→ About this exercise:
Please print the full listing below exactly, but not the pictures in it.

→ Records shown:

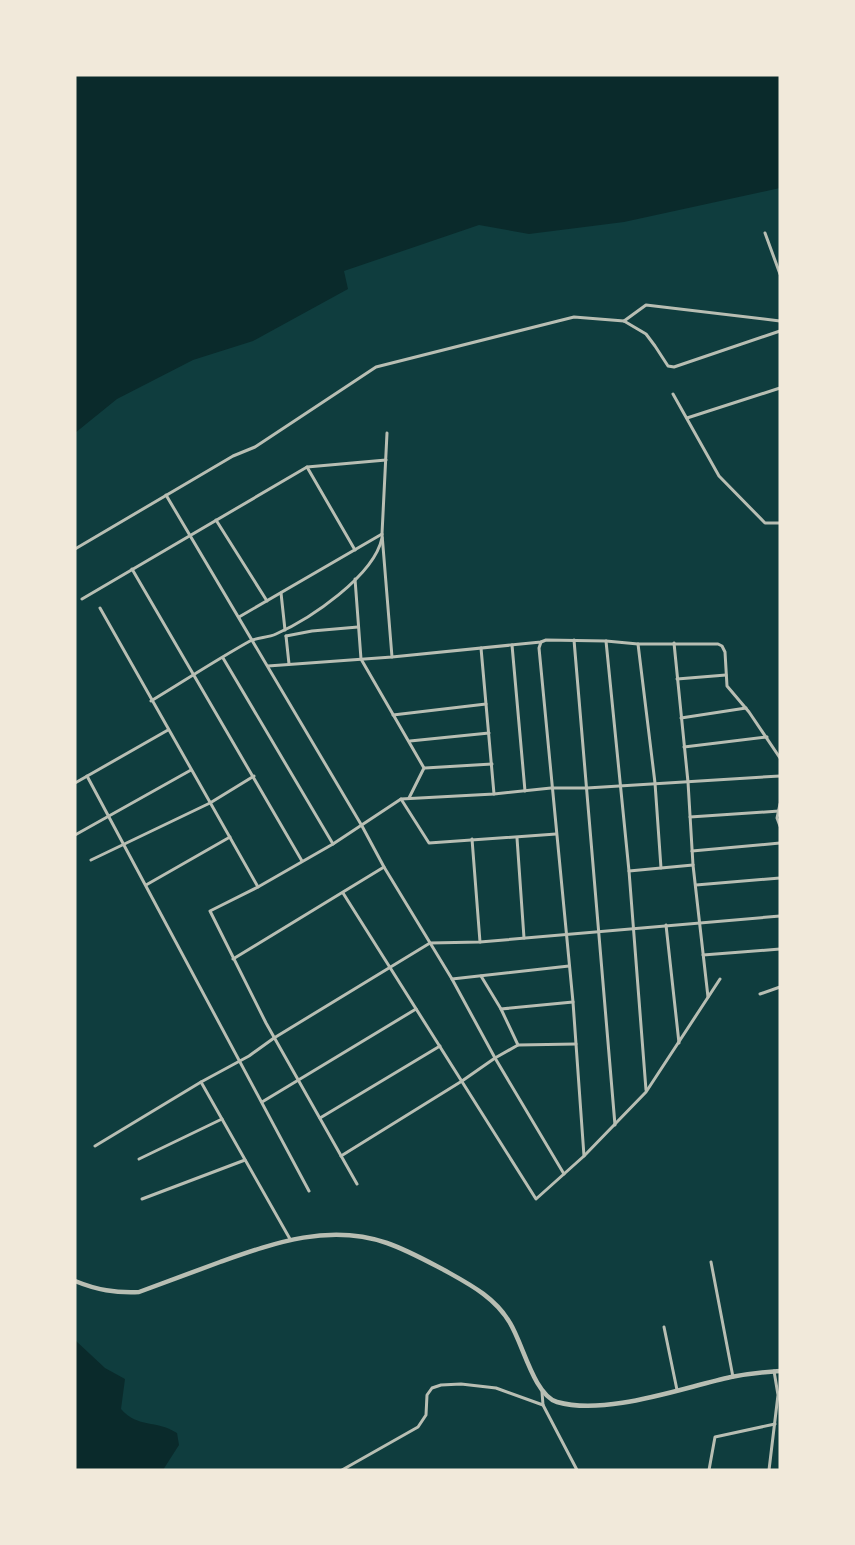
<svg xmlns="http://www.w3.org/2000/svg" width="855" height="1545" font-family="Commissioner,sans-serif">
<style>
.water{fill:#0a2a2b}
.lines{fill:none;stroke-linecap:round;stroke-linejoin:round}
.minor{stroke:#b8beb3;stroke-width:3}
.tertiary{stroke:#b8beb3;stroke-width:4.5}
</style>
<rect width="100%" height="100%" fill="#0f3d3e"/>
<g class="water">
<path d="M75 75H780V188L624 222 529 234 479 225 344 271 348 289 253 341 193 360 117 399 75 433Z"/>
<path d="M75 1340 105 1368 125 1379 121 1409C139 1429 155 1419 177 1433L179 1445 163 1470H75Z"/>
</g>
<g class="lines">
<g class="minor">
<path d="M765 233 780 274"/>
<path d="M624 321 646 305 780 321"/>
<path d="M673 394 719 476 765 523H780"/>
<path d="M687 418 780 388"/>
<path d="M387 433 382 534 392 657"/>
<path d="M307 467 355 550"/>
<path d="M166 495 362 826 384 867 452 979 495 1058 564 1174"/>
<path d="M216 520 267 601"/>
<path d="M75 549 233 456 255 447 376 367 574 317 624 321 646 334 655 346 668 366 674 367 780 331"/>
<path d="M132 569 302 861"/>
<path d="M355 579 361 659 424 768 409 798"/>
<path d="M281 593 285 630"/>
<path d="M82 599 307 467 386 460"/>
<path d="M100 608 258 887"/>
<path d="M239 617 382 534"/>
<path d="M286 636 312 631 358 627"/>
<path d="M286 636 289 664"/>
<path d="M574 640 615 1125"/>
<path d="M606 641 629 871 646 1090"/>
<path d="M541 642 539 648 573 1002 584 1156"/>
<path d="M674 643 688 782 693 865 708 997"/>
<path d="M638 644 655 783 661 868"/>
<path d="M512 645 525 791"/>
<path d="M481 648 494 794"/>
<path d="M223 658 333 844"/>
<path d="M268 666 392 657 541 642 546 640 606 641 638 644H718L722 646 725 652 727 686 749 712 780 758"/>
<path d="M677 679 726 675"/>
<path d="M151 701C184 681 216 660 250 641 258 637 268 638 276 634 310 619 374 576 382 538"/>
<path d="M393 715 486 704"/>
<path d="M681 718 746 708"/>
<path d="M410 741 489 733"/>
<path d="M684 747 767 737"/>
<path d="M425 768 492 764"/>
<path d="M87 776 309 1191"/>
<path d="M75 783 168 730"/>
<path d="M401 799 429 843 556 834"/>
<path d="M780 804 777 818 780 826"/>
<path d="M690 817 779 811"/>
<path d="M75 835 191 770"/>
<path d="M517 838 524 938"/>
<path d="M472 839 480 942"/>
<path d="M692 851 780 843"/>
<path d="M91 860 210 803 254 776"/>
<path d="M629 871 693 865"/>
<path d="M146 885 230 837"/>
<path d="M696 885 780 878"/>
<path d="M343 893 536 1199 584 1156 646 1092 720 979"/>
<path d="M666 925 679 1043"/>
<path d="M703 955 780 949"/>
<path d="M233 959 384 867"/>
<path d="M481 976 501 1009 518 1045"/>
<path d="M452 979 569 966"/>
<path d="M760 994 780 987"/>
<path d="M501 1009 573 1002"/>
<path d="M201 1082 290 1239"/>
<path d="M262 1102 416 1009"/>
<path d="M320 1118 440 1046"/>
<path d="M95 1146 201 1082 249 1056 274 1038 430 943 480 942 780 916"/>
<path d="M341 1156 462 1081 495 1058 518 1045 576 1044"/>
<path d="M139 1159 222 1119"/>
<path d="M357 1184 266 1023 210 911 258 887 333 844 401 799 494 794 551 788H587L780 776"/>
<path d="M142 1199 245 1160"/>
<path d="M711 1262 733 1377"/>
<path d="M664 1327 677 1390"/>
<path d="M542 1392 543 1405 577 1470"/>
<path d="M342 1470 418 1427 426 1415 427 1395 432 1388 441 1385 461 1384 496 1388 543 1405"/>
<path d="M709 1470 715 1437 775 1424"/>
<path d="M769 1470 778 1395 774 1371"/>
</g>
<path class="tertiary" d="M75 1281C97 1290 115 1293 139 1292 166 1282 193 1272 220 1262 274 1243 329 1223 387 1243 407 1250 425 1260 444 1270 469 1284 495 1297 510 1323 523 1344 534 1395 557 1402 606 1416 681 1388 731 1377 747 1374 764 1372 780 1371"/>
</g>
<rect width="855" height="1545" fill="none" stroke="#f1e9da" stroke-width="153"/>
</svg>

→ Answer section:
<svg xmlns="http://www.w3.org/2000/svg" width="855" height="1545" font-family="Commissioner,sans-serif">
<style>
.water{fill:#0a2a2b}
.lines{fill:none;stroke-linecap:round;stroke-linejoin:round}
.minor{stroke:#b8beb3;stroke-width:3}
.tertiary{stroke:#b8beb3;stroke-width:4.5}
</style>
<rect width="100%" height="100%" fill="#0f3d3e"/>
<g class="water">
<path d="M75 75H780V188L624 222 529 234 479 225 344 271 348 289 253 341 193 360 117 399 75 433Z"/>
<path d="M75 1340 105 1368 125 1379 121 1409C139 1429 155 1419 177 1433L179 1445 163 1470H75Z"/>
</g>
<g class="lines">
<g class="minor">
<path d="M765 233 780 274"/>
<path d="M624 321 646 305 780 321"/>
<path d="M673 394 719 476 765 523H780"/>
<path d="M687 418 780 388"/>
<path d="M387 433 382 534 392 657"/>
<path d="M307 467 355 550"/>
<path d="M166 495 362 826 384 867 452 979 495 1058 564 1174"/>
<path d="M216 520 267 601"/>
<path d="M75 549 233 456 255 447 376 367 574 317 624 321 646 334 655 346 668 366 674 367 780 331"/>
<path d="M132 569 302 861"/>
<path d="M355 579 361 659 424 768 409 798"/>
<path d="M281 593 285 630"/>
<path d="M82 599 307 467 386 460"/>
<path d="M100 608 258 887"/>
<path d="M239 617 382 534"/>
<path d="M286 636 312 631 358 627"/>
<path d="M286 636 289 664"/>
<path d="M574 640 615 1125"/>
<path d="M606 641 629 871 646 1090"/>
<path d="M541 642 539 648 573 1002 584 1156"/>
<path d="M674 643 688 782 693 865 708 997"/>
<path d="M638 644 655 783 661 868"/>
<path d="M512 645 525 791"/>
<path d="M481 648 494 794"/>
<path d="M223 658 333 844"/>
<path d="M268 666 392 657 541 642 546 640 606 641 638 644H718L722 646 725 652 727 686 749 712 780 758"/>
<path d="M677 679 726 675"/>
<path d="M151 701C184 681 216 660 250 641 258 637 268 638 276 634 310 619 374 576 382 538"/>
<path d="M393 715 486 704"/>
<path d="M681 718 746 708"/>
<path d="M410 741 489 733"/>
<path d="M684 747 767 737"/>
<path d="M425 768 492 764"/>
<path d="M87 776 309 1191"/>
<path d="M75 783 168 730"/>
<path d="M401 799 429 843 556 834"/>
<path d="M780 804 777 818 780 826"/>
<path d="M690 817 779 811"/>
<path d="M75 835 191 770"/>
<path d="M517 838 524 938"/>
<path d="M472 839 480 942"/>
<path d="M692 851 780 843"/>
<path d="M91 860 210 803 254 776"/>
<path d="M629 871 693 865"/>
<path d="M146 885 230 837"/>
<path d="M696 885 780 878"/>
<path d="M343 893 536 1199 584 1156 646 1092 720 979"/>
<path d="M666 925 679 1043"/>
<path d="M703 955 780 949"/>
<path d="M233 959 384 867"/>
<path d="M481 976 501 1009 518 1045"/>
<path d="M452 979 569 966"/>
<path d="M760 994 780 987"/>
<path d="M501 1009 573 1002"/>
<path d="M201 1082 290 1239"/>
<path d="M262 1102 416 1009"/>
<path d="M320 1118 440 1046"/>
<path d="M95 1146 201 1082 249 1056 274 1038 430 943 480 942 780 916"/>
<path d="M341 1156 462 1081 495 1058 518 1045 576 1044"/>
<path d="M139 1159 222 1119"/>
<path d="M357 1184 266 1023 210 911 258 887 333 844 401 799 494 794 551 788H587L780 776"/>
<path d="M142 1199 245 1160"/>
<path d="M711 1262 733 1377"/>
<path d="M664 1327 677 1390"/>
<path d="M542 1392 543 1405 577 1470"/>
<path d="M342 1470 418 1427 426 1415 427 1395 432 1388 441 1385 461 1384 496 1388 543 1405"/>
<path d="M709 1470 715 1437 775 1424"/>
<path d="M769 1470 778 1395 774 1371"/>
</g>
<path class="tertiary" d="M75 1281C97 1290 115 1293 139 1292 166 1282 193 1272 220 1262 274 1243 329 1223 387 1243 407 1250 425 1260 444 1270 469 1284 495 1297 510 1323 523 1344 534 1395 557 1402 606 1416 681 1388 731 1377 747 1374 764 1372 780 1371"/>
</g>
<rect width="855" height="1545" fill="none" stroke="#f1e9da" stroke-width="153"/>
</svg>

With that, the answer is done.